What does this have to do with evil? I believe that there is something happening in those online comunities that can tell us a lot about human nature. True, some of the actions of internet trolls are annoying, puerile, infantile, and often harmless, so why tar them with the big E word? Some of these people do whatever they do for "lulz", for fun, so where is the damage? There are several examples of nasty behaviour online, ranging from the disgusting case of some trolls emailing and phoning the parents of a teenager that committed suicide, to the outright strange case of Lori Drew. There is something clearly wrong with people who perpetrate such actions, but what I find most interesting is that there seems to be a large element of peer-pressure, community reinforcement, and ad hoc reasoning for the action undertaken by trolls. Most of these actions seems prompted by earning some form of community recognition in the troll underground sites, currency in the shape of "lulz". Trolls seem to get enjoyment from the juvenile act of telling other trolls of their exploits, thus reinforcing each others actions as normal. It is a well-documented phenomenon that peer approval is a very important factor in determining behaviour, and that criminal and "evil" behaviour is usually the result of community feedback. "Everyone else is doing it" quickly turns into "I was just following orders".

Some of the actions described in the NYT article may seem inoffensive social experiments, such as a blog saying that suicide victim "had it coming". Others range on the downright criminal, such as hacking email services, bank accounts an flooding phone numbers. One of them seems to defend his actions as a way of social service. He does hurtful things, but if people get offended it is not his fault, it is the victim's fault for taking offence in the first place.

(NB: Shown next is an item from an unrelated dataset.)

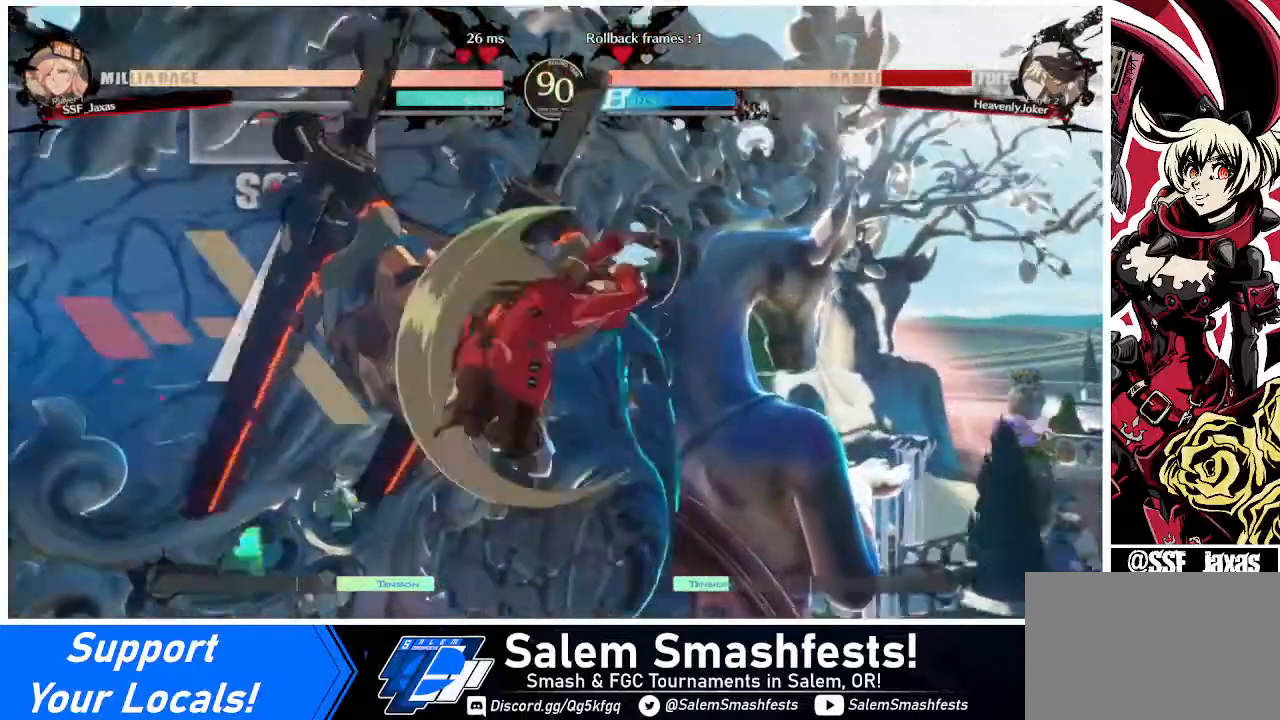
{"buttons": [], "events": [[40, "SQUARE", "up"]]}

Should the law enforce trolling? I am quite shocked that some of these people wilfully describe their actions to the press, when in many instances they could constitute criminal offences. Certainly, some type of trolling seems indistinguishable from hacking. Nevertheless, as long as the internet remains largely anonymous, the homo orcus will continue to inhabit the dark spaces under the information superhighway.